Intracellulair blaasje, onderdeel van een grote verzameling soortgelijke blaasjes, die enzymen bevatten waarmee eiwitten en andere organische moleculen afgebroken kunnen worden
Lysosomen zijn blaasjes (vesiculae) die zich afgesnoerd hebben van het Golgi-apparaat, dat weer onderdeel is van het uitgebreide netwerk van intracellulaire membranen zoals het endoplasmatisch reticulum. Lyososomen werken samen met andere intracellulaire blaasjes, fagosomen, die ontstaan bij fagocytose. Het lysosoom bevat hydrolytische enzymen en heeft een lage pH. Als het versmelt met een fagosoom worden de enzymen daarin uitgestort waardoor de inhoud wordt verteerd. Dit is de meest eenvoudige manier van voedselverwerking die door veel ongewervelde dieren in de darm wordt toegepast. Als er nog een restant overblijft wordt dat verwijderd doordat het blaasje met de celmembraan fuseert (exocytose).
Lysosomen nemen ook DNA-fragmenten en andere cellulaire restanten op als onderdeel van de apoptose en vormen dan een “apoptotisch lichaampje”, dat opgeruimd wordt door macrofagen van het immuunsysteem. Tenslotte accumuleren lysosomen ook eigen moleculen die opgeruimd moeten worden, o.a. metallothioneïne beladen met metalen. In het lysosoom ontstaat in dat geval dan een minerale concretie of granulum.

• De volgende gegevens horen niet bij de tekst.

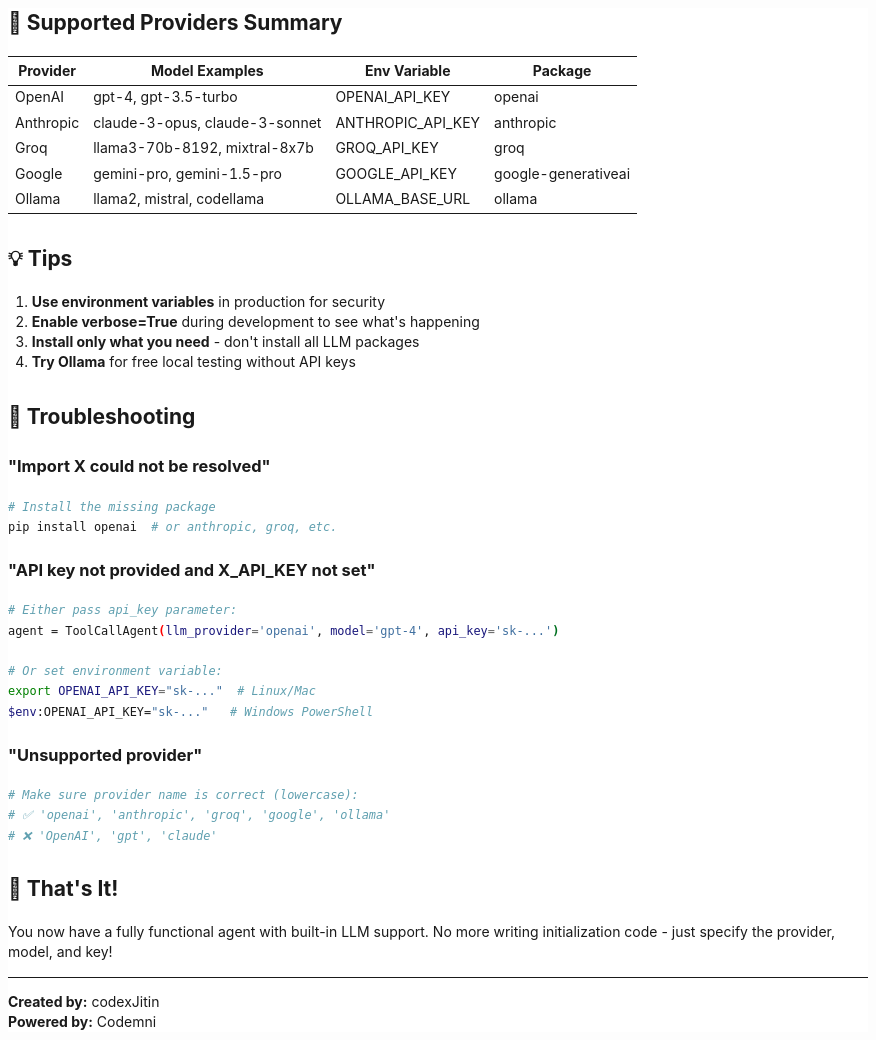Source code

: ## 📝 Supported Providers Summary

| Provider | Model Examples | Env Variable | Package |
|----------|---------------|--------------|---------|
| OpenAI | gpt-4, gpt-3.5-turbo | OPENAI_API_KEY | openai |
| Anthropic | claude-3-opus, claude-3-sonnet | ANTHROPIC_API_KEY | anthropic |
| Groq | llama3-70b-8192, mixtral-8x7b | GROQ_API_KEY | groq |
| Google | gemini-pro, gemini-1.5-pro | GOOGLE_API_KEY | google-generativeai |
| Ollama | llama2, mistral, codellama | OLLAMA_BASE_URL | ollama |

## 💡 Tips

1. **Use environment variables** in production for security
2. **Enable verbose=True** during development to see what's happening
3. **Install only what you need** - don't install all LLM packages
4. **Try Ollama** for free local testing without API keys

## 🐛 Troubleshooting

### "Import X could not be resolved"
```bash
# Install the missing package
pip install openai  # or anthropic, groq, etc.
```

### "API key not provided and X_API_KEY not set"
```bash
# Either pass api_key parameter:
agent = ToolCallAgent(llm_provider='openai', model='gpt-4', api_key='sk-...')

# Or set environment variable:
export OPENAI_API_KEY="sk-..."  # Linux/Mac
$env:OPENAI_API_KEY="sk-..."   # Windows PowerShell
```

### "Unsupported provider"
```python
# Make sure provider name is correct (lowercase):
# ✅ 'openai', 'anthropic', 'groq', 'google', 'ollama'
# ❌ 'OpenAI', 'gpt', 'claude'
```

## 🎉 That's It!

You now have a fully functional agent with built-in LLM support. No more writing initialization code - just specify the provider, model, and key!

---

**Created by:** codexJitin  
**Powered by:** Codemni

Omdat lysosomen zich in de cel bewegen en gebruik maken van het cytoskelet staat hun activiteit ook bekend als cellulair “verkeer” (“trafficking”).
Het lysosomale systeem is een typische verworvenheid van de Eukaryota. Bij de eukaryotisering ging de starre prokaryotische celwand verloren, waardoor de celmembraan flexibel werd en naar binnen kon plooien, onder vorming van blaasjes en intracellulaire membraan-omhulde compartimenten. Maar de basismachinerie die nodig is voor de vorming van vesiculae wordt ook aangetroffen in metagenomen van Asgard-Archaea. De vorming van intracellulaire membraansystemen liep waarschijnlijk vooruit op de opname van de endosymbiontische voorouder van het mitochondrion.